Kunst: “Dat gebeurde de voorbije jaren veel meer op ad hoc-basis. Als mensen interesse hadden in zo’n cursus of training, dan konden zij die volgen. Wat we nu willen is die cursussen en trainingen standaard aanbieden zodat die kennis deel uit gaat maken van de gereedschapskist van alle nieuwe OM’ers. Daarnaast willen we graag dat het op de parketten veel meer gewoon wordt om, een aantal keren per jaar, gezamenlijk terug te kijken naar voorbije casussen. Waarom zijn dingen niet goed of juist wel heel goed gegaan? Wat waren daarbij de belangrijkste elementen? De bereidheid om op die manier naar ons werk te kijken is de voorbije jaren vergroot.”
Zijn er ook kritische geluiden te horen geweest over de nieuwe aanpak?
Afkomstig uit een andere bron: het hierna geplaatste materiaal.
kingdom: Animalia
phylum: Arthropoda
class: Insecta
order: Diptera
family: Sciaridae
Kunst: “Die zijn er zeker geweest, en die zijn er nog steeds. Burgemeesters bijvoorbeeld die vinden dat wij een te beperkt aantal zaken daadwerkelijk oppakken, en dat het allemaal te lang duurt. En er is met name ook kritiek op het feit dat wij, anders dan we voorheen nog wel deden, niet meer aan tafel willen zitten in zaken waarin het strafrecht nog niet aan de orde is. Zaken waarvan wij vinden dat ze niet tot onze kerntaken behoren. Ik heb daar vorige week nog met een aantal burgemeesters een pittig gesprek over gevoerd. Die zeiden dat ze het OM zo graag aan tafel hadden om te voorkomen dat mensen in het strafrecht terechtkomen. Dan zeg ik sorry, maar volgens mij zijn wij niet van de GGZ of van de schuldhulpverlening. Dus een van die burgemeesters zegt: ja, maar dat zou dan betekenen dat wij daarvan zijn? Toen heb ik eerst een tijdje niets gezegd. Ik kon het kwartje bij wijze van spreken horen vallen. Wij zijn als OM altijd heel dienstbaar, we willen graag meedenken en meehelpen, maar we kunnen niet alles. We moeten keuzes maken, en dan kiezen we voor onze kerntaken.”
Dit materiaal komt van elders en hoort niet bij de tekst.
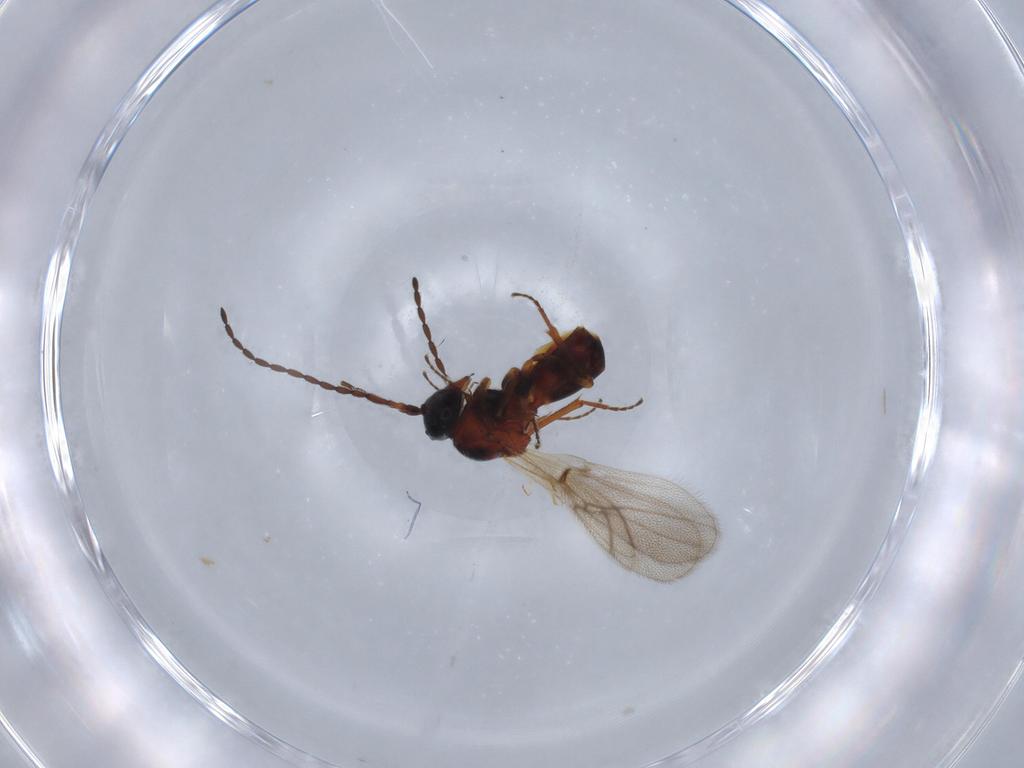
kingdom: Animalia
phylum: Arthropoda
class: Insecta
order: Hymenoptera
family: Figitidae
Dubbelman: “Dat andere partijen ons graag aan tafel hebben snap ik overigens heel goed. Wat wij aan professionaliteit, aan kennis en expertise in huis hebben, is ongekend. Niet alleen juridisch, maar bijvoorbeeld ook op het gebied van psychische of sociale problematiek. Bovendien moet steeds de afweging worden gemaakt of het strafrecht wel of niet wordt ingezet. Juist daarom is het belangrijk, dat het OM blijft samenwerken met alle partners in het netwerk.”